For Mónica Oltra, this law “is the reflection of a society that demands a change in the city model, where to live and coexist. Where to grow and belong” for which it is essential that they have “more green spaces, improve the energy efficiency of buildings and homes, connecting neighbourhoods, having cultural and sports facilities, promoting energy and food sovereignty, favouring local businesses, life in the streets and public spaces”.
For this reason, she has highlighted the need to “rethink both the most degraded neighbourhoods and the most consolidated neighbourhoods and, as happens with other rights, work for the right to housing, but also for the right to coexistence and to live in worthy conditions.”
In this sense, Oltra has highlighted that the future Neighbourhood Law addresses the aging of the housing stock, will speed up the regeneration of closed buildings and will combat social inequality, because “today we know that economic inequality has more to do with the district postcard than with any other variable and for this reason, from this law we have to redistribute the opportunities”.
“We have to make it possible for people of different conditions to live together everywhere”, which translates into making it easier for “everyone to live in any neighbourhood through formulas for affordable housing and that any neighbourhood is decent to live in, enabling services, safe spaces and homes”, she stated.
In short, with this rule the Regional Government aims to “address the aging of the housing stock and combat social inequality”, concluded Oltra.
For his part, Héctor Illueca referred to the importance of incorporating integration and equity in cities, which implies -he said- “promoting urbanism thought of globally, coordinating social, economic and environmental strategies, within the of authentic governance where civil society is the protagonist.
“The neighbourhood law will be a legal tool aimed at promoting compliance with the duty of public institutions to intervene to reverse situations of inequality and vulnerability that occur in the territories.”
Likewise, the second vice-president has emphasised how the process of growth and development of urban environments has been characterised by “a lack of homogeneity that has given rise to enclaves that can be classified as vulnerable”.
Given this, it becomes evident “the need to enable a regulatory framework that facilitates the deployment of public policies aimed at continuing to expand the right to decent housing and the consolidation of cities as integrating spaces that facilitate the daily life of everyone”.
Illueca has concluded by stating that “with this claim, the preliminary draft of the neighbourhood law has been designed, a necessary legal framework because urban rehabilitation, regeneration and revitalisation are priorities in the urban strategies of the Valencian municipalities, articulating mechanisms of inter-administrative cooperation between the Generalitat and local entities, which will allow us to give a boost to rehabilitation policies at levels comparable to our European partners”.
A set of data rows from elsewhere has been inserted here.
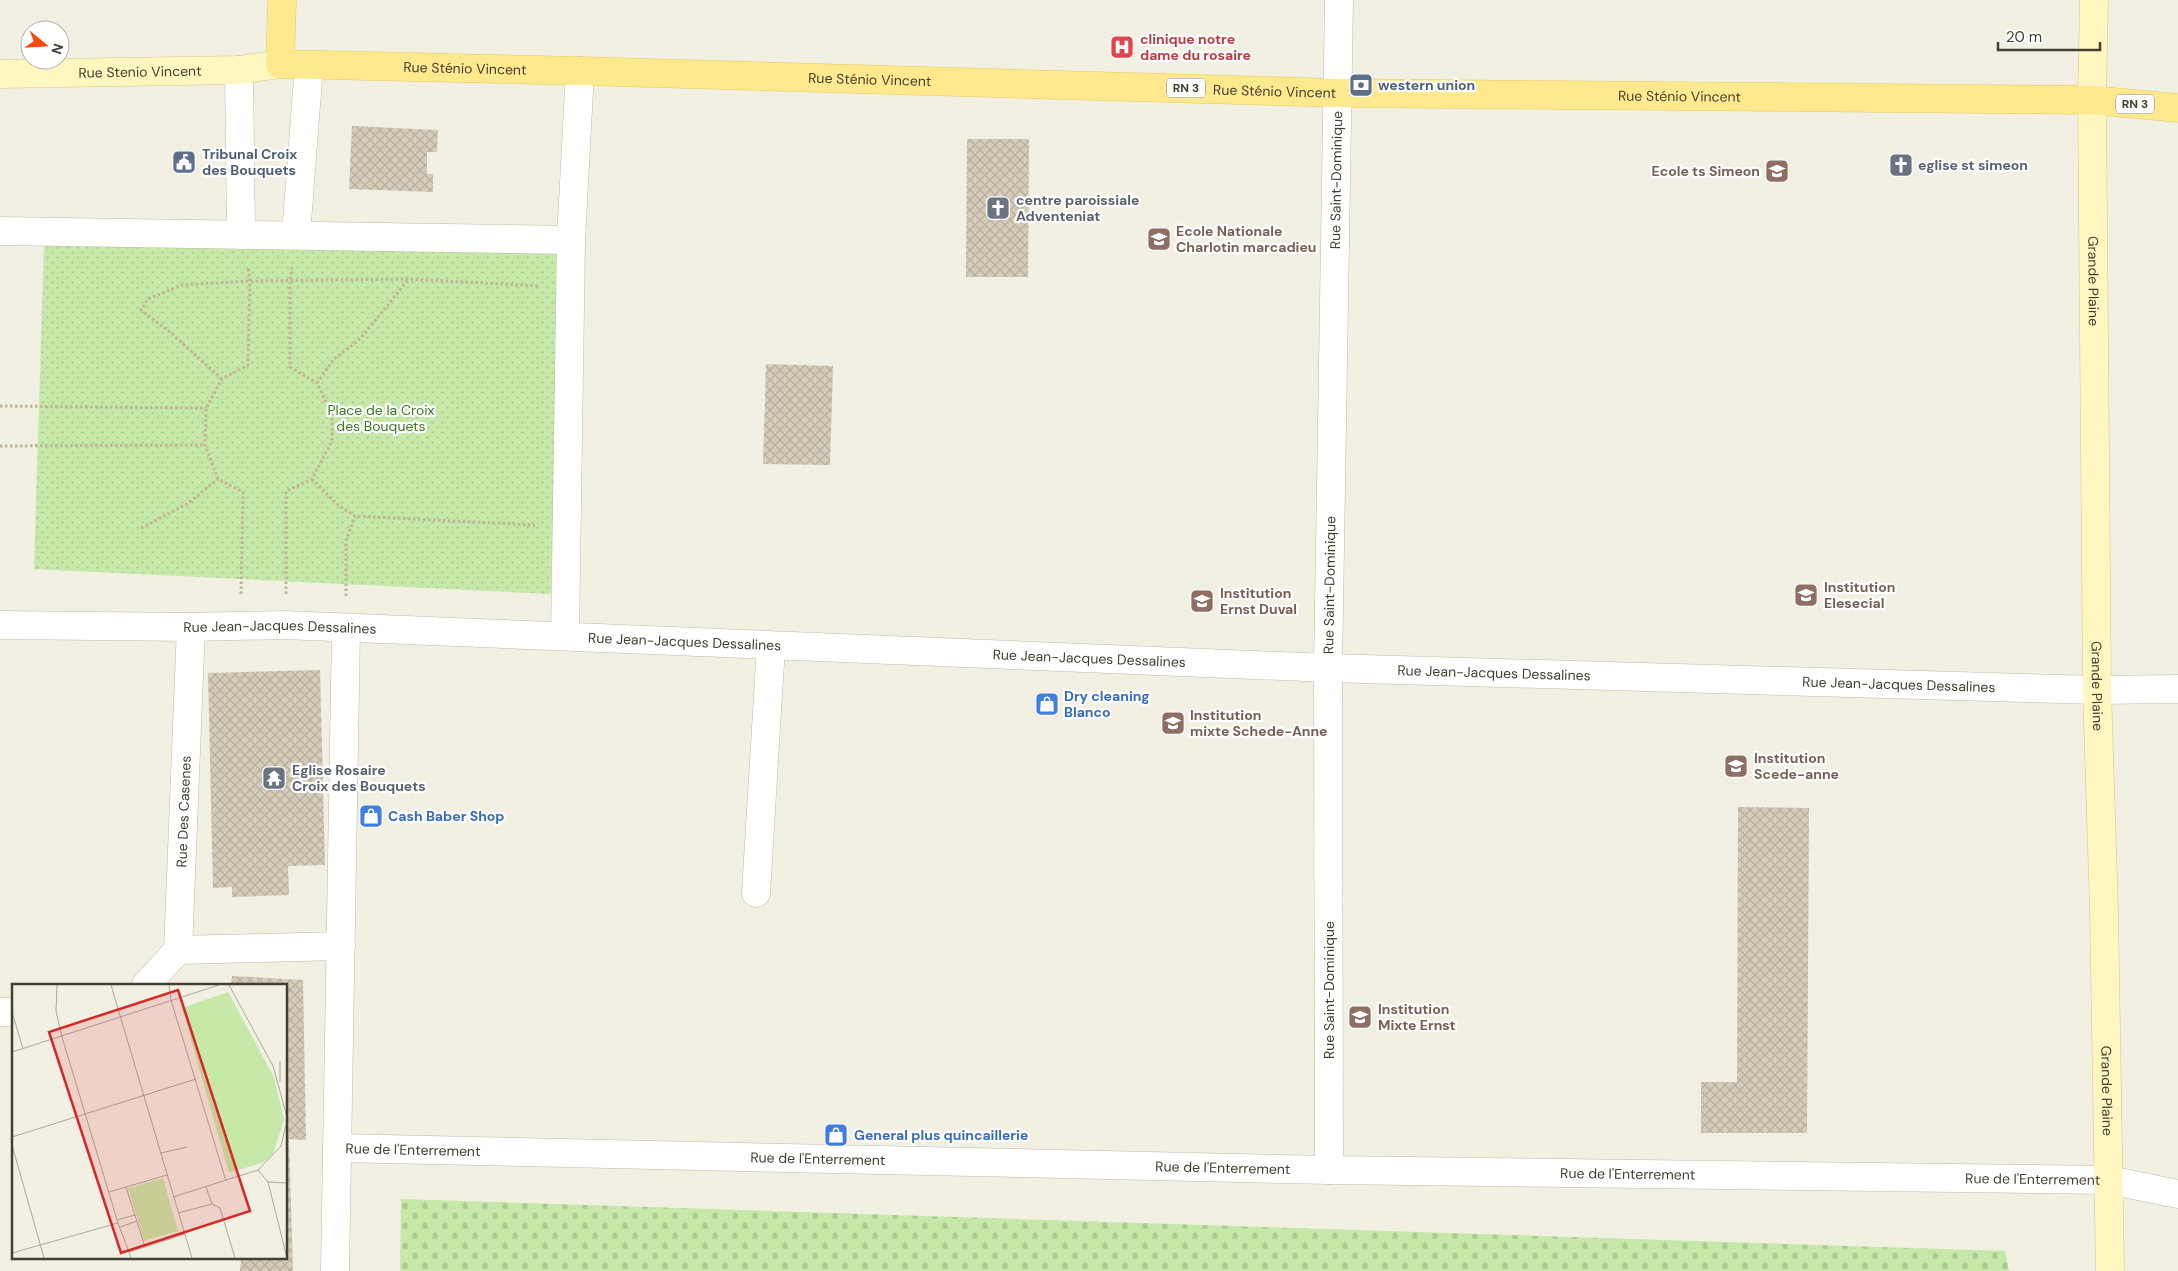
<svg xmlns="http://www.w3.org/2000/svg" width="2178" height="1271" font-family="'DM Sans',sans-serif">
  <defs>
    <pattern id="cemetery-stones" width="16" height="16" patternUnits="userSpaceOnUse" patternTransform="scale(1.25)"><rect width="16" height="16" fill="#c6e9a9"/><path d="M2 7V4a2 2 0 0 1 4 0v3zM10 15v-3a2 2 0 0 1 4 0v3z" fill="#abc992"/></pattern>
    <pattern id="park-dots" width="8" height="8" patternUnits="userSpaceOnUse" patternTransform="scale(1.25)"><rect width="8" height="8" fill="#c6e9a9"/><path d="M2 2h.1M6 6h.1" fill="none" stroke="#abc992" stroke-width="1.8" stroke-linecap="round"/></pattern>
    <pattern id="building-cross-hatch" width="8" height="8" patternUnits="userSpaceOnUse" patternTransform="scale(1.25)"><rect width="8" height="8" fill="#d4ccb8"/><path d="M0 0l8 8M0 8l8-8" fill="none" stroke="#b7b09f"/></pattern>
  </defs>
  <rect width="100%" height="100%" fill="#f2efe3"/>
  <polygon fill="url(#cemetery-stones)" points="401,1199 2005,1251 2009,1271 400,1271"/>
  <polygon fill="url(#park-dots)" points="44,246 559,252 551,594 34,569"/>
  <g fill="url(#building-cross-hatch)">
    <polygon points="352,126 438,130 437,152 427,152 427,174 433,174 433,192 349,189"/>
    <polygon points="967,139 1029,139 1028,277 966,277"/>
    <polygon points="766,364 833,366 830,465 763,464"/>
    <polygon points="320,670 325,865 288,866 289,895 232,897 232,887 213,888 208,673"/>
    <polygon points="1738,807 1809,808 1807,1133 1701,1133 1701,1082 1737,1082"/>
    <polygon points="232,976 303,980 306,1140 289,1139 293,1271 240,1271 241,1257 286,1257 286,985 231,985"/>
  </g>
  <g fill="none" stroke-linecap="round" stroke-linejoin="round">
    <g stroke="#c1bba8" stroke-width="29">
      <g id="street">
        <polyline points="239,70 241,235"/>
        <polyline points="0,231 571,240"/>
        <polyline points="296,235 309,66"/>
        <path id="s1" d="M0,625l191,2 93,-2 1044,43 769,22 81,-1"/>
        <polyline points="565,636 571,240 580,71"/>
        <polyline points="756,893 771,646"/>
        <polyline points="178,950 341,946"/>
        <path id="s2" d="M146,985l32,-35 13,-323"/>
        <polyline points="0,1012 14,1012"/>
        <path id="s3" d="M337,1148l992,22 780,10 69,14"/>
        <path id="s4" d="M1329,1170l-1,-502 11,-668"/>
        <polyline points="335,1271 346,629"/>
      </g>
    </g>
    <g stroke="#d4c990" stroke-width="29">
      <g id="secondary">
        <path id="s5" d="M2094,0l-2,100 5,590 7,220 6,361"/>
        <path id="s6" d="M0,74l239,-4 41,-6"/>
      </g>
    </g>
    <g stroke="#e8ca5b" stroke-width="29">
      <g id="primary">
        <path id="s7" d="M282,0l-2,64 300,7 757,22 755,7 86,8"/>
      </g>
    </g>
    <g stroke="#c0b596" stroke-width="3" stroke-dasharray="2.5 2.5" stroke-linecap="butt">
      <polyline points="222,379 171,333 141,310 148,299 182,285 250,281 408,279 540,286"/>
      <polyline points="317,383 334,359 361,338 408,280"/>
      <polyline points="0,406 206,408"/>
      <polyline points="0,446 205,445"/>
      <polyline points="312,479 339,506 355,516 535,525"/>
      <polyline points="141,528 187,504 218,479"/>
      <polyline points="241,594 243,492 218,479 205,445 206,408 222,379 248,365 250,281 248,267"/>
      <polyline points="286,594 286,491 312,479 332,441 332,415 317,383 290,367 290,280 292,266"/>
      <polyline points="346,596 346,541 355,516"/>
    </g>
    <use href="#street" stroke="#fff" stroke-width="28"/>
    <use href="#secondary" stroke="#fff6c0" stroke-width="28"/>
    <use href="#primary" stroke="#ffe98f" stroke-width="28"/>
  </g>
  <defs>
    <g id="hospital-square" transform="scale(1.25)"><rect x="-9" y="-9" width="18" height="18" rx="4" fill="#e0444e" stroke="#fff"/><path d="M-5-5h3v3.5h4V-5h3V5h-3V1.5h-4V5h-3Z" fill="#fff"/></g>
    <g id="bank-square" transform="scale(1.25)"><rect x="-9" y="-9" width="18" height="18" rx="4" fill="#5c6f8a" stroke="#fff"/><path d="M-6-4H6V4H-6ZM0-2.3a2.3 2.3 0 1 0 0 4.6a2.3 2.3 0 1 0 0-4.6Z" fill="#fff"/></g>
    <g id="civic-square" transform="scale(1.25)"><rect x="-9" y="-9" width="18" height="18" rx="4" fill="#5c6f8a" stroke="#fff"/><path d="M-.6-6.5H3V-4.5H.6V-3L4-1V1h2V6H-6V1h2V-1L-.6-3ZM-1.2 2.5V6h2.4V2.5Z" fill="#fff"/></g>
    <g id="church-square" transform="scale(1.25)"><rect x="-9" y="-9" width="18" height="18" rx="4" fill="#6b7280" stroke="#fff"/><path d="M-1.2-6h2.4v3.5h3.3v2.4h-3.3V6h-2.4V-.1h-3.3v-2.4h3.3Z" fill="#fff"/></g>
    <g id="school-square" transform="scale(1.25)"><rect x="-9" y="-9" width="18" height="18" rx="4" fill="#8d6e63" stroke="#fff"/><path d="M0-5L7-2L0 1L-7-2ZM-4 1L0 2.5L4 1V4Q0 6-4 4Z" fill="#fff"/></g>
    <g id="shop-square" transform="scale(1.25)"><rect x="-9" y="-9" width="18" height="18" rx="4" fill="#3f7fe0" stroke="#fff"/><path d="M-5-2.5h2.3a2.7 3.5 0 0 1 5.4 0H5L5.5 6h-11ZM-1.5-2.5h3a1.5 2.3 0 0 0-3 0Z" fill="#fff"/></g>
    <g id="temple-square" transform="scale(1.25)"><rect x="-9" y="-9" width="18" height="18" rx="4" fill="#6b7280" stroke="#fff"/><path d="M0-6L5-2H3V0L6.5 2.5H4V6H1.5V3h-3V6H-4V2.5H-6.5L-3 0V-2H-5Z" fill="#fff"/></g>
  </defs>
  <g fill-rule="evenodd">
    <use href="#hospital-square" x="1122" y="47"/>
    <use href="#bank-square" x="1361" y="85"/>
    <use href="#civic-square" x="184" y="162"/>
    <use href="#church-square" x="1901" y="165"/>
    <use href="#school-square" x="1777" y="171"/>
    <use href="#church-square" x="998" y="208"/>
    <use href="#school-square" x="1159" y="239"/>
    <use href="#school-square" x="1806" y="595"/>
    <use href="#school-square" x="1202" y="601"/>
    <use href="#shop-square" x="1047" y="704"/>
    <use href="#school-square" x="1173" y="723"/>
    <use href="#school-square" x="1736" y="766"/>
    <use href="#temple-square" x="274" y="778"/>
    <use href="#shop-square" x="371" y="816"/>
    <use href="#school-square" x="1360" y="1017"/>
    <use href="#shop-square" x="836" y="1135"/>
  </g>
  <g text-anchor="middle" stroke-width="4.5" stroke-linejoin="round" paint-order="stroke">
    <g fill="#fff" stroke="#7c7970" stroke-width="1">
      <rect x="1167" y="78.5" width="38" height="19" rx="4"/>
      <rect x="2116" y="94.5" width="38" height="19" rx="4"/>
    </g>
    <g font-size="12" font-weight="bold" fill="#443f33">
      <text x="1186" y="92">RN 3</text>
      <text x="2135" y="108">RN 3</text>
    </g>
    <g font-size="14" font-weight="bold" fill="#be3a42" stroke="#fff" text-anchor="start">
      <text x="1140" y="44">clinique notre<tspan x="1140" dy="16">dame du rosaire</tspan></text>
    </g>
    <g font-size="14" fill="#443f33" stroke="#fff">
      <text dy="5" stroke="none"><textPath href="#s7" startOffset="249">Rue Sténio Vincent</textPath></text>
      <text dy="5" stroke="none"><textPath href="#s6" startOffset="140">Rue Stenio Vincent</textPath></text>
      <text dy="5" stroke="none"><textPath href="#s7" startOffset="654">Rue Sténio Vincent</textPath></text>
      <text dy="5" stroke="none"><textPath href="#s7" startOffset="1059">Rue Sténio Vincent</textPath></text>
      <text dy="5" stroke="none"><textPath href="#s7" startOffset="1464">Rue Sténio Vincent</textPath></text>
      <text dy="5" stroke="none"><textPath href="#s4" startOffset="990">Rue Saint-Dominique</textPath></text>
      <text dy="5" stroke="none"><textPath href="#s5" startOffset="281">Grande Plaine</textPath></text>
      <text dy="5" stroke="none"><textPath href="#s4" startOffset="585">Rue Saint-Dominique</textPath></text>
      <text dy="5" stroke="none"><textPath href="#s1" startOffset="280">Rue Jean-Jacques Dessalines</textPath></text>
      <text dy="5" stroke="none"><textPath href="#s1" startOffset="685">Rue Jean-Jacques Dessalines</textPath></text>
      <text dy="5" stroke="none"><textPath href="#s1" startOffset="1090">Rue Jean-Jacques Dessalines</textPath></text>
      <text dy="5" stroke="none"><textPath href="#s1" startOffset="1495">Rue Jean-Jacques Dessalines</textPath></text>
      <text dy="5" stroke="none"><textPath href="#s1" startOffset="1900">Rue Jean-Jacques Dessalines</textPath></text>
      <text dy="5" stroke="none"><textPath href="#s5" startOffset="686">Grande Plaine</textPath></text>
      <text dy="5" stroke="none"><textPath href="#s2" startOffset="186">Rue Des Casenes</textPath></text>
      <text transform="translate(1329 990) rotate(-90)" y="5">Rue Saint-Dominique</text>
      <text dy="5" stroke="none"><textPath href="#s5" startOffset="1091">Grande Plaine</textPath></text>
      <text dy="5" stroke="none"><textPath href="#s3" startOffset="76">Rue de l'Enterrement</textPath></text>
      <text dy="5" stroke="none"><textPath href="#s3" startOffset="481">Rue de l'Enterrement</textPath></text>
      <text dy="5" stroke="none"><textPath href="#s3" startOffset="886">Rue de l'Enterrement</textPath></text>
      <text dy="5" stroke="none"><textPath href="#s3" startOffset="1291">Rue de l'Enterrement</textPath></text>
      <text dy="5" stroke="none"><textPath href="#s3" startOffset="1696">Rue de l'Enterrement</textPath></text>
    </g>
    <g font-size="14" font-weight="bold" fill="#4e5e75" stroke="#fff" text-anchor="start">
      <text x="1378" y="90">western union</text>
      <text x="202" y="159">Tribunal Croix<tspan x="202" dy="16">des Bouquets</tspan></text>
    </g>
    <g font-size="14" font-weight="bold" fill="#5b616d" stroke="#fff" text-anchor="start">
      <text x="1918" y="170">eglise st simeon</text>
      <text x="1016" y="205">centre paroissiale<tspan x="1016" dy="16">Adventeniat</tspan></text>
      <text x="292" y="775">Eglise Rosaire<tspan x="292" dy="16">Croix des Bouquets</tspan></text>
    </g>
    <g font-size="14" font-weight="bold" fill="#785e54" stroke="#fff" text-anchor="start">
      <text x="1760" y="176" text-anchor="end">Ecole ts Simeon</text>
      <text x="1176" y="236">Ecole Nationale<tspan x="1176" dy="16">Charlotin marcadieu</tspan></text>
      <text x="1824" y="592">Institution<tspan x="1824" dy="16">Elesecial</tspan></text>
      <text x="1220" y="598">Institution<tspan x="1220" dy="16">Ernst Duval</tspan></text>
      <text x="1190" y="720">Institution<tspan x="1190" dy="16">mixte Schede-Anne</tspan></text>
      <text x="1754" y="763">Institution<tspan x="1754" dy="16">Scede-anne</tspan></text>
      <text x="1378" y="1014">Institution<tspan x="1378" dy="16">Mixte Ernst</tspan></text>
    </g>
    <g font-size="14" fill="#3c7825" stroke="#fff">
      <text x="381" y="415">Place de la Croix<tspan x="381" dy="16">des Bouquets</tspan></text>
    </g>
    <g font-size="14" font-weight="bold" fill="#366cbe" stroke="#fff" text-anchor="start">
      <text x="1064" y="701">Dry cleaning<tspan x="1064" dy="16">Blanco</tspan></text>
      <text x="388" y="821">Cash Baber Shop</text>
      <text x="854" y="1140">General plus quincaillerie</text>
    </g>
  </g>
  <g transform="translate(12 984)">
    <rect width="275" height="275" fill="#f2efe3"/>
    <path d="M216,8l46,85 10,43 -11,34 -9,8 -35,11 -47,-165z" fill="#c6e9a9"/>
    <path d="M151,194l15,53 -34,10 -16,-53z" fill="#c6e9a9"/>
    <path fill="none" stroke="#aca99d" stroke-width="1" d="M99,1l81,273M157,1l2,15 55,181M217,1l44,81 14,51M1,31l10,34M0,68l207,-67M268,98v-21M0,153l184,-58M0,161l32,113M149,169l26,-6M246,186l10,12 19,76M256,198l19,1M114,203l19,60M194,203l6,17M97,208l58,-17M161,213l85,-27 23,-24 6,-25M166,229l34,-9 8,4 15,50M105,236l18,-5M106,239l13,35M108,243l17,-6M117,268l56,-18M0,269l106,-30 -56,-186 -6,-26 1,-26"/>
    <path fill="#d62828" fill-opacity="0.15" stroke="#d62828" stroke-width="2.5" d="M166,6l72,221 -129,42 -72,-221z"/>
    <rect width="275" height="275" fill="none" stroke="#443f33" stroke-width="2.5"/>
  </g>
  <g transform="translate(45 45) rotate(108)"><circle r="24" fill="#ffffff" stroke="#b4b2ad"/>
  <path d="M0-4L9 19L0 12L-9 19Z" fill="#ff480d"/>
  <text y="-8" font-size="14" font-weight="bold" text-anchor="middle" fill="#443f33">N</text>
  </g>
  <path d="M1998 42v8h102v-8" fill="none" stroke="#443f33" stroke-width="2.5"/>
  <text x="2006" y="42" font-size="15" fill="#443f33" stroke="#ffffff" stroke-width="4" paint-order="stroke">20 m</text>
</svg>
The general director of Quality, Rehabilitation and Energy Efficiency, Alberto Rubio, has been in charge of opening the event and detailing the importance that the new law acquires in the context of the Next Generation European funds.
As he explained, “an unprecedented opportunity is opening up to promote new instruments for urban regeneration and revitalisation.
Faced with this situation, the Neighbourhood Law will allow the instrumentation of adequate measures that make it possible to prevent the social and health processes that originate its current destructuring, the attention to its care demand, the promotion of resources.
The preliminary draft of the Neighbourhood Law will be exposed to public information until June 6, and it establishes the general legal framework for the implementation of the processes, with an approach that goes beyond the strictly physical aspects, identifiable with building rehabilitation in terms of architecture, acquiring a plural dimension that pursues social cohesion, sustainability and citizen participation in an orderly urban environment.